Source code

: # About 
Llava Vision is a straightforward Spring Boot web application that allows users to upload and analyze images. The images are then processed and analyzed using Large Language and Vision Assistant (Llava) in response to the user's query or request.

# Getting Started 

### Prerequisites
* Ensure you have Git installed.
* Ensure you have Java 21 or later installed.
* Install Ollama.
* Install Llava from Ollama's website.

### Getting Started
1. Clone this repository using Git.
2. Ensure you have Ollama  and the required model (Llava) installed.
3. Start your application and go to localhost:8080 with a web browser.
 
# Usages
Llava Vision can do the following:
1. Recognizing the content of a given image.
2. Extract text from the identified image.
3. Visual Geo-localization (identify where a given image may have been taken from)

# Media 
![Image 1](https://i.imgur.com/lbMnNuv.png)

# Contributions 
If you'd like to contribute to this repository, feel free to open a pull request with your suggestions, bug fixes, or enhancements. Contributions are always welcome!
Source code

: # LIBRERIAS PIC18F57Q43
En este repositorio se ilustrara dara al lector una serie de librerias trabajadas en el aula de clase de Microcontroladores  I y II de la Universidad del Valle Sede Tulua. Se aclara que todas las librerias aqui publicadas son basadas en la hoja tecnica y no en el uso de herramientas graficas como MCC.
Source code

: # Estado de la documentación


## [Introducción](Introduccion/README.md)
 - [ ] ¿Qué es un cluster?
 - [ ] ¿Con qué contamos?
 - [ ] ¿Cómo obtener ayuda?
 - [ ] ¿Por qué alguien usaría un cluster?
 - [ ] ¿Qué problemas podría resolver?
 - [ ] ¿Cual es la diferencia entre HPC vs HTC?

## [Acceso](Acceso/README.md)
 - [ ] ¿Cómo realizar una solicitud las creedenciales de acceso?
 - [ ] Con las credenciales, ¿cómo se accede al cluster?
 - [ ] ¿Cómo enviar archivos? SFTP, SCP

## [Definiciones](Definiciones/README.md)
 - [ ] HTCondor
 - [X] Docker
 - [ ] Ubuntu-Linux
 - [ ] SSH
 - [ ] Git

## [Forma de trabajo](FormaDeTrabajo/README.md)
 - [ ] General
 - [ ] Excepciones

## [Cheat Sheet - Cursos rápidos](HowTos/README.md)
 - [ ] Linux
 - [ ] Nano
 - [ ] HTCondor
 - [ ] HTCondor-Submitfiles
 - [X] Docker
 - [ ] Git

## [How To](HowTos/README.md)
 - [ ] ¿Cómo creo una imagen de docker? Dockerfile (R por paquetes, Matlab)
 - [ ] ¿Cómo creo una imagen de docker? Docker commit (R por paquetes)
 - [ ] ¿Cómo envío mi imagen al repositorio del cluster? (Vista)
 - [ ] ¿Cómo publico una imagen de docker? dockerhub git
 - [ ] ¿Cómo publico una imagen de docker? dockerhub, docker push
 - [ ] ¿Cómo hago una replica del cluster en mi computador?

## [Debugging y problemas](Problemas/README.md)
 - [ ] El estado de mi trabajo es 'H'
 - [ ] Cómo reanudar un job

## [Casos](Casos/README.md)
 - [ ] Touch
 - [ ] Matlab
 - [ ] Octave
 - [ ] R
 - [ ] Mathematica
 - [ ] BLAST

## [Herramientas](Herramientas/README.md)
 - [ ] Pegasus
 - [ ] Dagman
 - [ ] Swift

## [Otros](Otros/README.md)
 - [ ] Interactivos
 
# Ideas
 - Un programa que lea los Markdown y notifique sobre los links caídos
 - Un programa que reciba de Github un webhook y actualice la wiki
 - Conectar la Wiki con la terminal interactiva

::::::::::

**YOUR TASK:**
Reproduce all of the records above, substituting "clúster" for every occurrence of "cluster" and changing nothing else.

**ANSWER FOR THIS EXERCISE:**
Source code

: # About 
Llava Vision is a straightforward Spring Boot web application that allows users to upload and analyze images. The images are then processed and analyzed using Large Language and Vision Assistant (Llava) in response to the user's query or request.

# Getting Started 

### Prerequisites
* Ensure you have Git installed.
* Ensure you have Java 21 or later installed.
* Install Ollama.
* Install Llava from Ollama's website.

### Getting Started
1. Clone this repository using Git.
2. Ensure you have Ollama  and the required model (Llava) installed.
3. Start your application and go to localhost:8080 with a web browser.
 
# Usages
Llava Vision can do the following:
1. Recognizing the content of a given image.
2. Extract text from the identified image.
3. Visual Geo-localization (identify where a given image may have been taken from)

# Media 
![Image 1](https://i.imgur.com/lbMnNuv.png)

# Contributions 
If you'd like to contribute to this repository, feel free to open a pull request with your suggestions, bug fixes, or enhancements. Contributions are always welcome!
Source code

: # LIBRERIAS PIC18F57Q43
En este repositorio se ilustrara dara al lector una serie de librerias trabajadas en el aula de clase de Microcontroladores  I y II de la Universidad del Valle Sede Tulua. Se aclara que todas las librerias aqui publicadas son basadas en la hoja tecnica y no en el uso de herramientas graficas como MCC.
Source code

: # Estado de la documentación


## [Introducción](Introduccion/README.md)
 - [ ] ¿Qué es un clúster?
 - [ ] ¿Con qué contamos?
 - [ ] ¿Cómo obtener ayuda?
 - [ ] ¿Por qué alguien usaría un clúster?
 - [ ] ¿Qué problemas podría resolver?
 - [ ] ¿Cual es la diferencia entre HPC vs HTC?

## [Acceso](Acceso/README.md)
 - [ ] ¿Cómo realizar una solicitud las creedenciales de acceso?
 - [ ] Con las credenciales, ¿cómo se accede al clúster?
 - [ ] ¿Cómo enviar archivos? SFTP, SCP

## [Definiciones](Definiciones/README.md)
 - [ ] HTCondor
 - [X] Docker
 - [ ] Ubuntu-Linux
 - [ ] SSH
 - [ ] Git

## [Forma de trabajo](FormaDeTrabajo/README.md)
 - [ ] General
 - [ ] Excepciones

## [Cheat Sheet - Cursos rápidos](HowTos/README.md)
 - [ ] Linux
 - [ ] Nano
 - [ ] HTCondor
 - [ ] HTCondor-Submitfiles
 - [X] Docker
 - [ ] Git

## [How To](HowTos/README.md)
 - [ ] ¿Cómo creo una imagen de docker? Dockerfile (R por paquetes, Matlab)
 - [ ] ¿Cómo creo una imagen de docker? Docker commit (R por paquetes)
 - [ ] ¿Cómo envío mi imagen al repositorio del clúster? (Vista)
 - [ ] ¿Cómo publico una imagen de docker? dockerhub git
 - [ ] ¿Cómo publico una imagen de docker? dockerhub, docker push
 - [ ] ¿Cómo hago una replica del clúster en mi computador?

## [Debugging y problemas](Problemas/README.md)
 - [ ] El estado de mi trabajo es 'H'
 - [ ] Cómo reanudar un job

## [Casos](Casos/README.md)
 - [ ] Touch
 - [ ] Matlab
 - [ ] Octave
 - [ ] R
 - [ ] Mathematica
 - [ ] BLAST

## [Herramientas](Herramientas/README.md)
 - [ ] Pegasus
 - [ ] Dagman
 - [ ] Swift

## [Otros](Otros/README.md)
 - [ ] Interactivos
 
# Ideas
 - Un programa que lea los Markdown y notifique sobre los links caídos
 - Un programa que reciba de Github un webhook y actualice la wiki
 - Conectar la Wiki con la terminal interactiva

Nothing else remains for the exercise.